## Exercise brief
Report every line of the records below that contains the word "高层动态".

## Records provided

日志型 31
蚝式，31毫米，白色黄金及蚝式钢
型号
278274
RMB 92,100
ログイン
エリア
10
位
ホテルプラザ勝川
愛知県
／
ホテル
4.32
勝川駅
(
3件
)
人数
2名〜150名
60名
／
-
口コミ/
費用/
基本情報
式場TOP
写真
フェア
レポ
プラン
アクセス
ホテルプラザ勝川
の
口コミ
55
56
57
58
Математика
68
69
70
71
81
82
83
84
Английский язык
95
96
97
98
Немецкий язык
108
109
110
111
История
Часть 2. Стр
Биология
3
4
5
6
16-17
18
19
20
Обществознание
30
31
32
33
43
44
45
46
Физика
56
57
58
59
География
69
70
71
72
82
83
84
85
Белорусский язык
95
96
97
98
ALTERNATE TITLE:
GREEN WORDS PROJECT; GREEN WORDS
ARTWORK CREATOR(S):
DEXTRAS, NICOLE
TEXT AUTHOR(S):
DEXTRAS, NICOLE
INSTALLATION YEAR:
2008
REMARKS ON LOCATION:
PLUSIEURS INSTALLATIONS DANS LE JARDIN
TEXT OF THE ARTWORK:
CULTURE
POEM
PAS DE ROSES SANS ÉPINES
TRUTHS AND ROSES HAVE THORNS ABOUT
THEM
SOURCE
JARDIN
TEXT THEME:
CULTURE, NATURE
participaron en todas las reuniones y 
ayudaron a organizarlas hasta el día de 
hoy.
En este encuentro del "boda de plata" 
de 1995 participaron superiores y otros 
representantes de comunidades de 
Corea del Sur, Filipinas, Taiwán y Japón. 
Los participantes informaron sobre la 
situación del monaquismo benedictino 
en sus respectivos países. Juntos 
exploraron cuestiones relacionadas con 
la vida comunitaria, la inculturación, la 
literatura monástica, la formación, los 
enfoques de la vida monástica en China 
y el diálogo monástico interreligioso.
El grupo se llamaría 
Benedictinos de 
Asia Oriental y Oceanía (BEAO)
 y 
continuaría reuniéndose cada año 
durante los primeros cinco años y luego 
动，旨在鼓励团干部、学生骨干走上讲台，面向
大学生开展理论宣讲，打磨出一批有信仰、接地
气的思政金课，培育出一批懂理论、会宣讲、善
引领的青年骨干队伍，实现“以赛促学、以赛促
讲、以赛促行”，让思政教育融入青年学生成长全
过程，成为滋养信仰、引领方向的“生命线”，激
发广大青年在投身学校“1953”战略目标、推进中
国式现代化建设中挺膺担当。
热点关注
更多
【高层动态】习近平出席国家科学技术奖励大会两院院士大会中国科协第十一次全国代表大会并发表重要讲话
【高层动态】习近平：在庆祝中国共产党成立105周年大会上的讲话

## Answer box
【高层动态】习近平出席国家科学技术奖励大会两院院士大会中国科协第十一次全国代表大会并发表重要讲话
【高层动态】习近平：在庆祝中国共产党成立105周年大会上的讲话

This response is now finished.